Gazprom aims for 10 percent of U.S. natgas market in 10 years
NEW YORK (Reuters) - Russian gas giant Gazprom (GAZP.MM) plans to gain a 10 percent share of the U.S. natural gas market in ten years, a top U.S. executive told Reuters Television on Tuesday.
The intended share would total 6 billion cubic feet of gas per day, said John Hattenberger, president of Gazprom Marketing & Trading USA, and deals to increase existing supply will be signed shortly.
"We expect to sign another deal this week, with one or two to follow in two to three months," Hattenberger said.
Gazprom's U.S. arm began trading and marketing gas in the United States on October 1, with more than 350 million cubic feet (mmcf) of physical gas supply per day.
A top Gazprom executive recently said that the 6 bcf per day volumes could be reached within 5 years.
Deals to increase existing supply in the U.S. market will be signed with U.S. gas companies in the coming months, including one expected this week, Hattenberger said.
"Supply could easily become 500 mmcf per day and could be larger than that," he said.
Gazprom on Tuesday announced a gas swap agreement with French utility EDF (EDF.PA) under which Gazprom will supply 50 mmcf per day of gas to EDF in Britain and EDF will supply the same amount to Gazprom in the U.S.. This deal is included in the original 350 mmcf per day of Gazprom supply.
Future deals will be similar to the EDF deal, Hattenberger told Reuters.
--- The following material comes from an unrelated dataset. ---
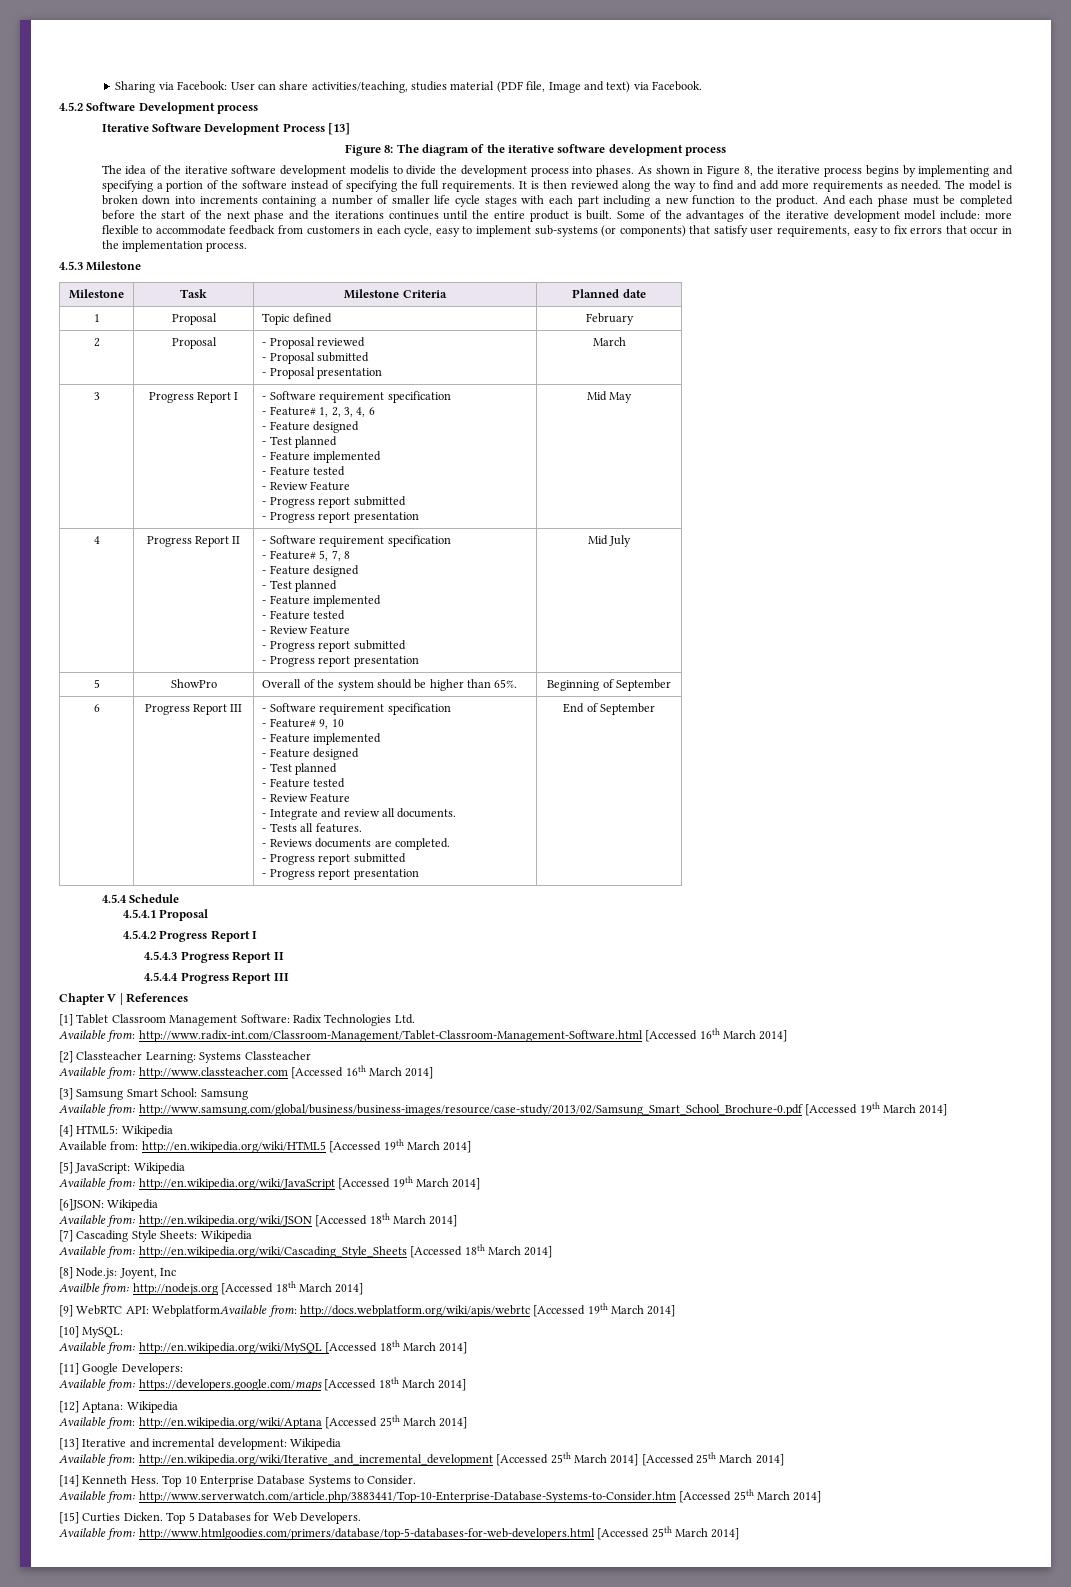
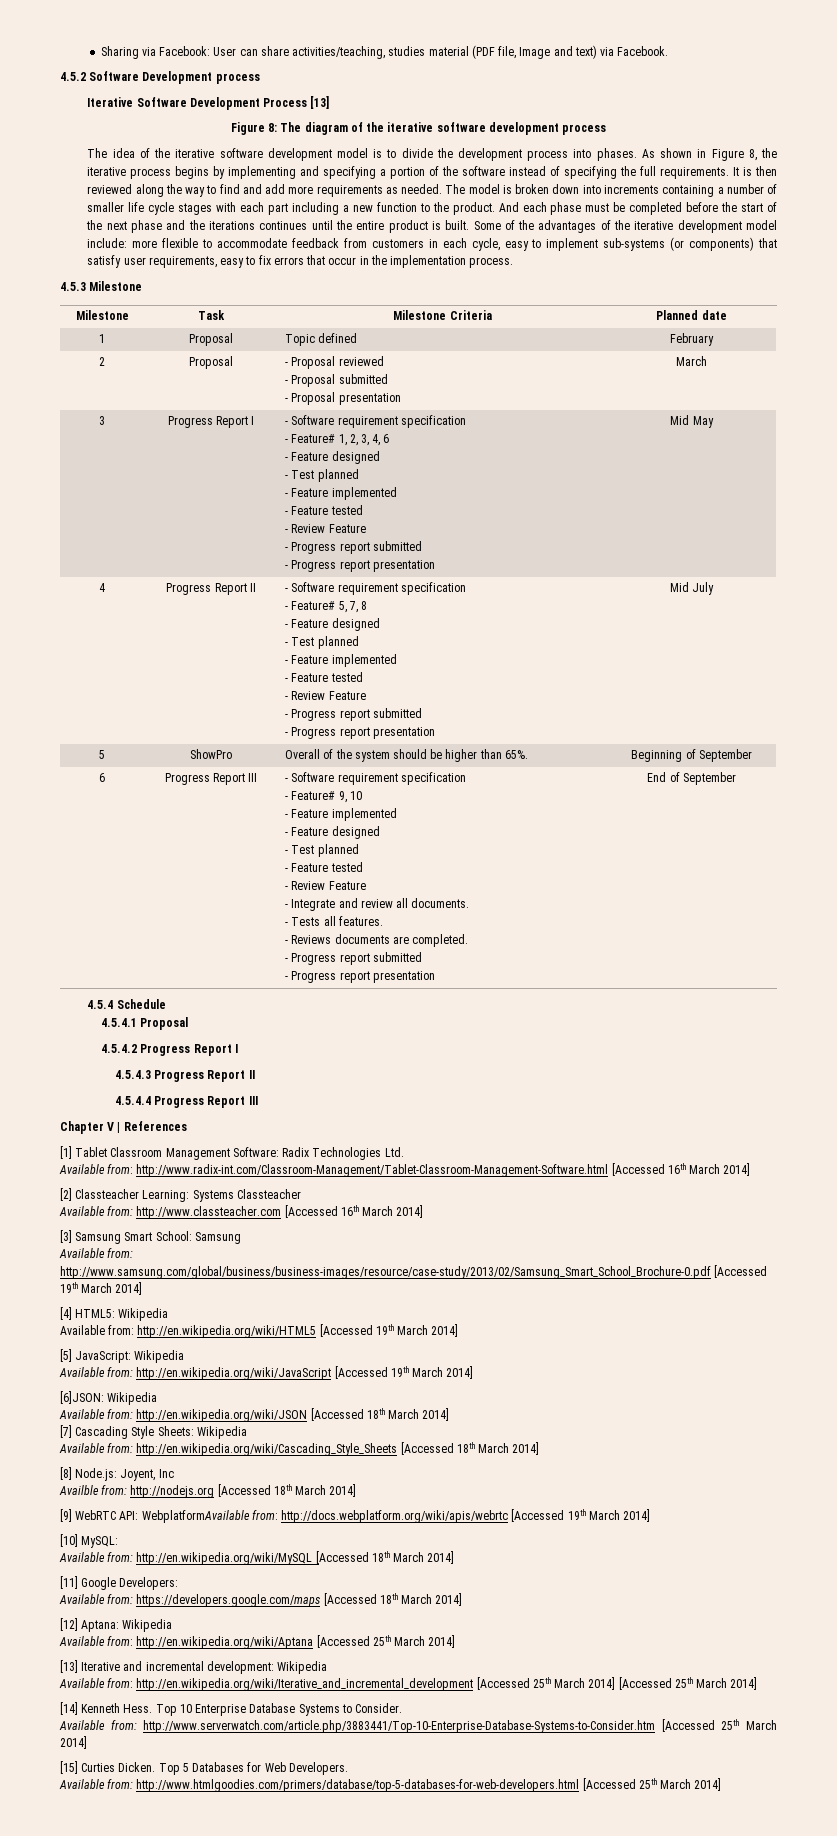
[349,165,389,175] modelis -> [336,148,383,158] model is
"The deals are with U.S. companies who have strong gas positions in North America and have small or no gas positions in Western Europe which they would like to increase," he said.
LNG VS. SHALE
Liquefied natural gas is expected to play a role in Gazprom supply to the United States in the long term, from the existing Sakhalin 2 project in Eastern Russia and the planned Shtokman project in the Arctic.
LNG will be supplied at first to the Costa Azul terminal in Baja, California, where Gazprom has import capacity, which is connected to the Southern California gas market via pipeline.
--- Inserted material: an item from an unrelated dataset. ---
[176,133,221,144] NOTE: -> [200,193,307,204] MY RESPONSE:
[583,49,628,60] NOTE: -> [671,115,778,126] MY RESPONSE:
However, Gazprom does not intend to send any cargoes to the United States in the next few months, because U.S. gas prices are lower than more attractive markets in Europe and Asia.
"It is pretty clear that we will not be sending any cargoes to the U.S. for the next few months," he said.
The U.S. gas market is facing a bearish mix of ample supply, from a rise in unconventional gas production, low demand and record-high inventories.
Hattenberger was cautious about the future of unconventional production like shale, which could see the U.S. with comfortable supply for many years to come, reducing its need for imports of LNG.
"The industry has applied the technology effectively in the Barnet Shale and others, but there is a big difference between flat land in Dallas with plenty of water and a receptive audience and drilling in the Appalachian Mountains in Pennsylvania where there is no water, no access to pipelines and environmental sensitivity," he said.